START The records
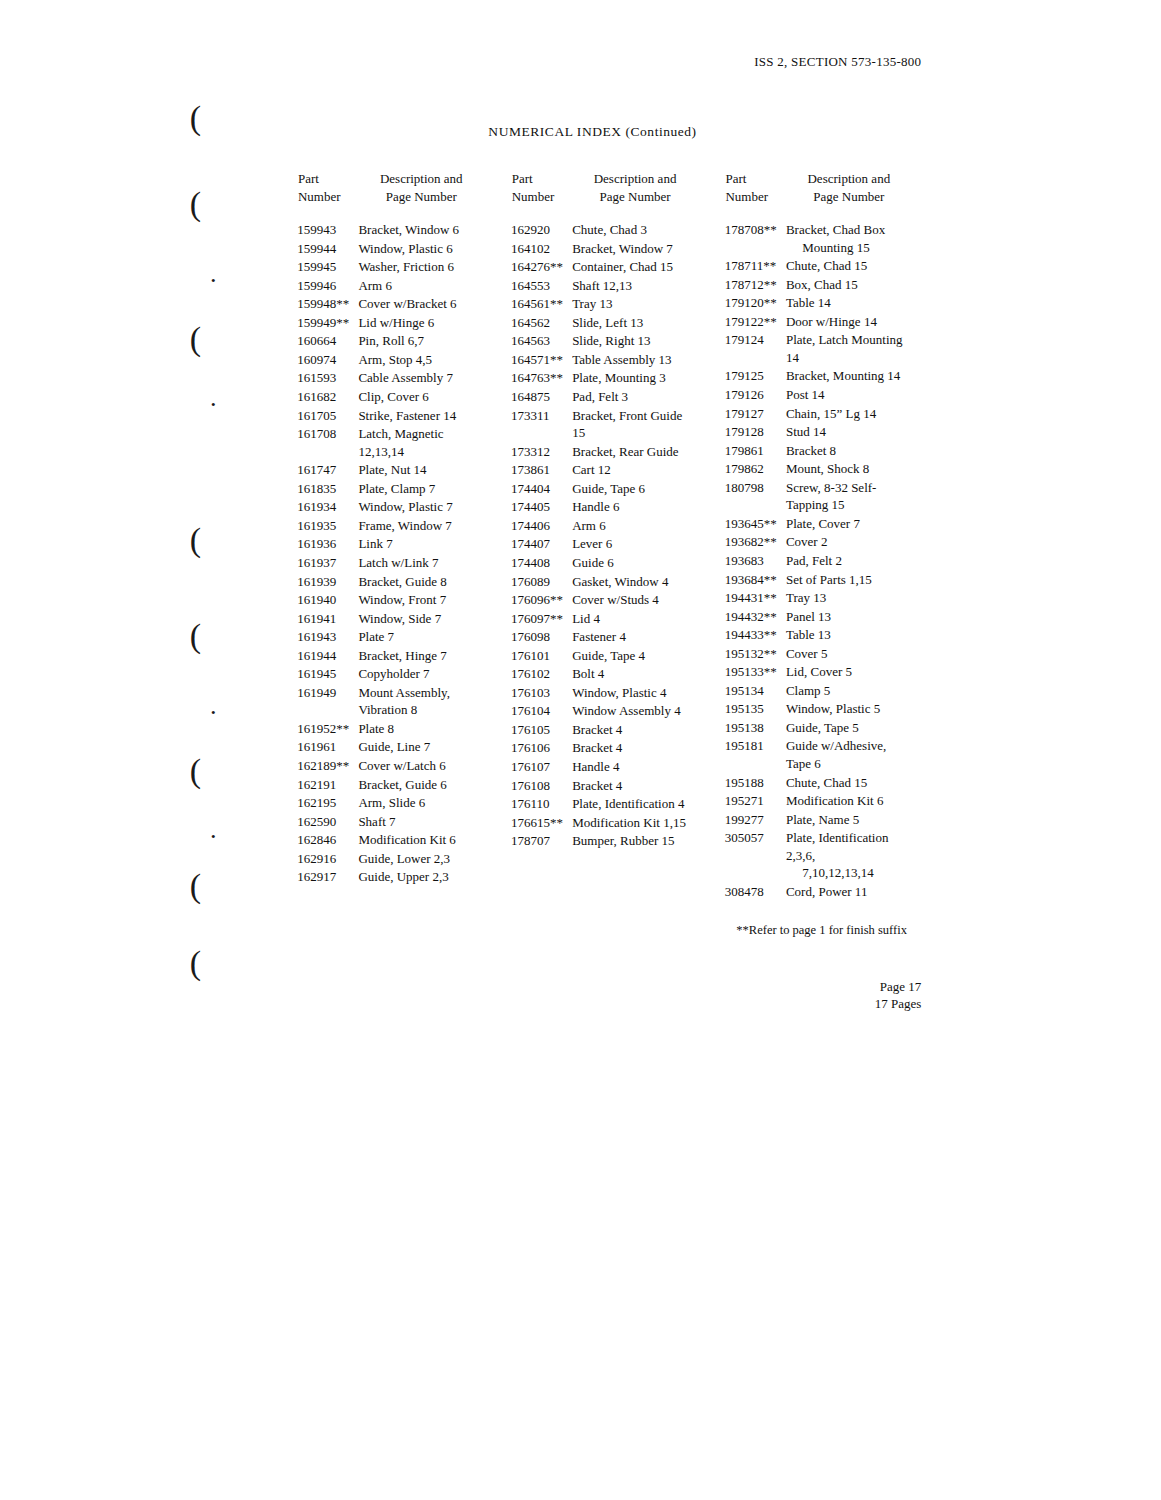( ( • ( • ( ( • ( • ( (
ISS 2, SECTION 573-135-800
NUMERICAL INDEX (Continued)
| Part Number | Description and Page Number |
| --- | --- |
| 159943 | Bracket, Window 6 |
| 159944 | Window, Plastic 6 |
| 159945 | Washer, Friction 6 |
| 159946 | Arm 6 |
| 159948** | Cover w/Bracket 6 |
| 159949** | Lid w/Hinge 6 |
| 160664 | Pin, Roll 6,7 |
| 160974 | Arm, Stop 4,5 |
| 161593 | Cable Assembly 7 |
| 161682 | Clip, Cover 6 |
| 161705 | Strike, Fastener 14 |
| 161708 | Latch, Magnetic 12,13,14 |
| 161747 | Plate, Nut 14 |
| 161835 | Plate, Clamp 7 |
| 161934 | Window, Plastic 7 |
| 161935 | Frame, Window 7 |
| 161936 | Link 7 |
| 161937 | Latch w/Link 7 |
| 161939 | Bracket, Guide 8 |
| 161940 | Window, Front 7 |
| 161941 | Window, Side 7 |
| 161943 | Plate 7 |
| 161944 | Bracket, Hinge 7 |
| 161945 | Copyholder 7 |
| 161949 | Mount Assembly, Vibration 8 |
| 161952** | Plate 8 |
| 161961 | Guide, Line 7 |
| 162189** | Cover w/Latch 6 |
| 162191 | Bracket, Guide 6 |
| 162195 | Arm, Slide 6 |
| 162590 | Shaft 7 |
| 162846 | Modification Kit 6 |
| 162916 | Guide, Lower 2,3 |
| 162917 | Guide, Upper 2,3 |
| Part Number | Description and Page Number |
| --- | --- |
| 162920 | Chute, Chad 3 |
| 164102 | Bracket, Window 7 |
| 164276** | Container, Chad 15 |
| 164553 | Shaft 12,13 |
| 164561** | Tray 13 |
| 164562 | Slide, Left 13 |
| 164563 | Slide, Right 13 |
| 164571** | Table Assembly 13 |
| 164763** | Plate, Mounting 3 |
| 164875 | Pad, Felt 3 |
| 173311 | Bracket, Front Guide 15 |
| 173312 | Bracket, Rear Guide |
| 173861 | Cart 12 |
| 174404 | Guide, Tape 6 |
| 174405 | Handle 6 |
| 174406 | Arm 6 |
| 174407 | Lever 6 |
| 174408 | Guide 6 |
| 176089 | Gasket, Window 4 |
| 176096** | Cover w/Studs 4 |
| 176097** | Lid 4 |
| 176098 | Fastener 4 |
| 176101 | Guide, Tape 4 |
| 176102 | Bolt 4 |
| 176103 | Window, Plastic 4 |
| 176104 | Window Assembly 4 |
| 176105 | Bracket 4 |
| 176106 | Bracket 4 |
| 176107 | Handle 4 |
| 176108 | Bracket 4 |
| 176110 | Plate, Identification 4 |
| 176615** | Modification Kit 1,15 |
| 178707 | Bumper, Rubber 15 |
| Part Number | Description and Page Number |
| --- | --- |
| 178708** | Bracket, Chad Box Mounting 15 |
| 178711** | Chute, Chad 15 |
| 178712** | Box, Chad 15 |
| 179120** | Table 14 |
| 179122** | Door w/Hinge 14 |
| 179124 | Plate, Latch Mounting 14 |
| 179125 | Bracket, Mounting 14 |
| 179126 | Post 14 |
| 179127 | Chain, 15” Lg 14 |
| 179128 | Stud 14 |
| 179861 | Bracket 8 |
| 179862 | Mount, Shock 8 |
| 180798 | Screw, 8-32 Self-Tapping 15 |
| 193645** | Plate, Cover 7 |
| 193682** | Cover 2 |
| 193683 | Pad, Felt 2 |
| 193684** | Set of Parts 1,15 |
| 194431** | Tray 13 |
| 194432** | Panel 13 |
| 194433** | Table 13 |
| 195132** | Cover 5 |
| 195133** | Lid, Cover 5 |
| 195134 | Clamp 5 |
| 195135 | Window, Plastic 5 |
| 195138 | Guide, Tape 5 |
| 195181 | Guide w/Adhesive, Tape 6 |
| 195188 | Chute, Chad 15 |
| 195271 | Modification Kit 6 |
| 199277 | Plate, Name 5 |
| 305057 | Plate, Identification 2,3,6, 7,10,12,13,14 |
| 308478 | Cord, Power 11 |
**Refer to page 1 for finish suffix
Page 17
17 Pages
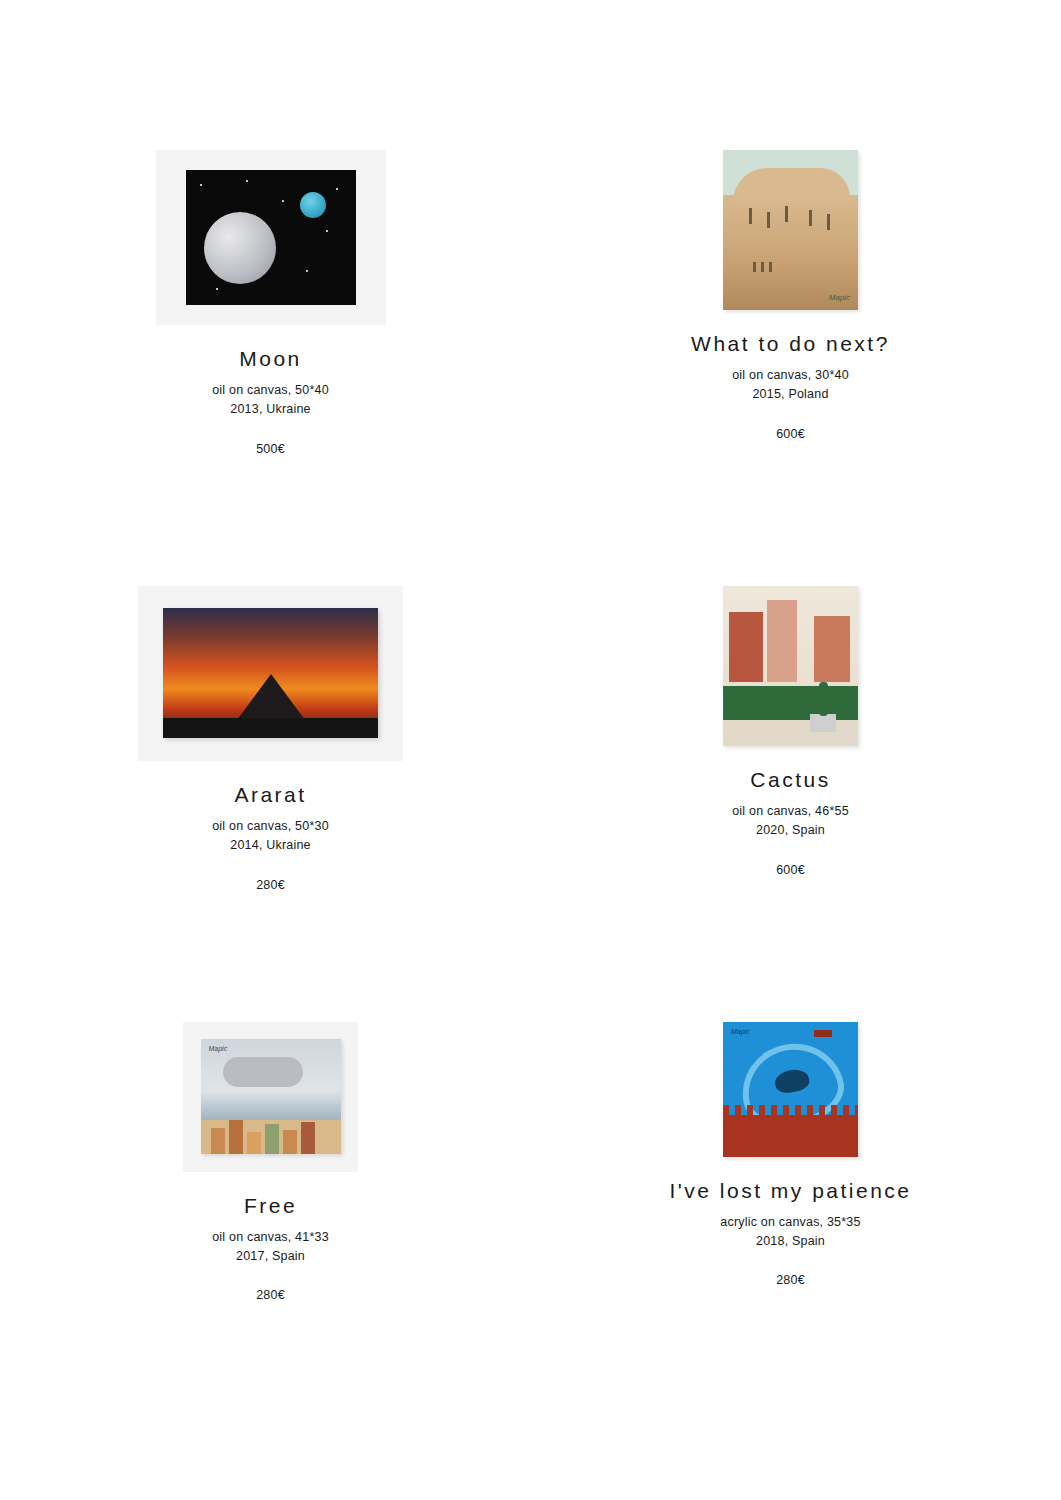Moon
oil on canvas, 50*40
2013, Ukraine
500€
Mapic
What to do next?
oil on canvas, 30*40
2015, Poland
600€
Ararat
oil on canvas, 50*30
2014, Ukraine
280€
Cactus
oil on canvas, 46*55
2020, Spain
600€
Mapic
Free
oil on canvas, 41*33
2017, Spain
280€
Mapic
I've lost my patience
acrylic on canvas, 35*35
2018, Spain
280€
END The records
◆ **Activity**
Only the lines above from the line containing "Clip, Cover 6 |" through the line containing "Assembly 13 |" should be retyped, exactly and with both ends included.

◆ **Written answer**
| 161682 | Clip, Cover 6 |
| 161705 | Strike, Fastener 14 |
| 161708 | Latch, Magnetic 12,13,14 |
| 161747 | Plate, Nut 14 |
| 161835 | Plate, Clamp 7 |
| 161934 | Window, Plastic 7 |
| 161935 | Frame, Window 7 |
| 161936 | Link 7 |
| 161937 | Latch w/Link 7 |
| 161939 | Bracket, Guide 8 |
| 161940 | Window, Front 7 |
| 161941 | Window, Side 7 |
| 161943 | Plate 7 |
| 161944 | Bracket, Hinge 7 |
| 161945 | Copyholder 7 |
| 161949 | Mount Assembly, Vibration 8 |
| 161952** | Plate 8 |
| 161961 | Guide, Line 7 |
| 162189** | Cover w/Latch 6 |
| 162191 | Bracket, Guide 6 |
| 162195 | Arm, Slide 6 |
| 162590 | Shaft 7 |
| 162846 | Modification Kit 6 |
| 162916 | Guide, Lower 2,3 |
| 162917 | Guide, Upper 2,3 |
| Part Number | Description and Page Number |
| --- | --- |
| 162920 | Chute, Chad 3 |
| 164102 | Bracket, Window 7 |
| 164276** | Container, Chad 15 |
| 164553 | Shaft 12,13 |
| 164561** | Tray 13 |
| 164562 | Slide, Left 13 |
| 164563 | Slide, Right 13 |
| 164571** | Table Assembly 13 |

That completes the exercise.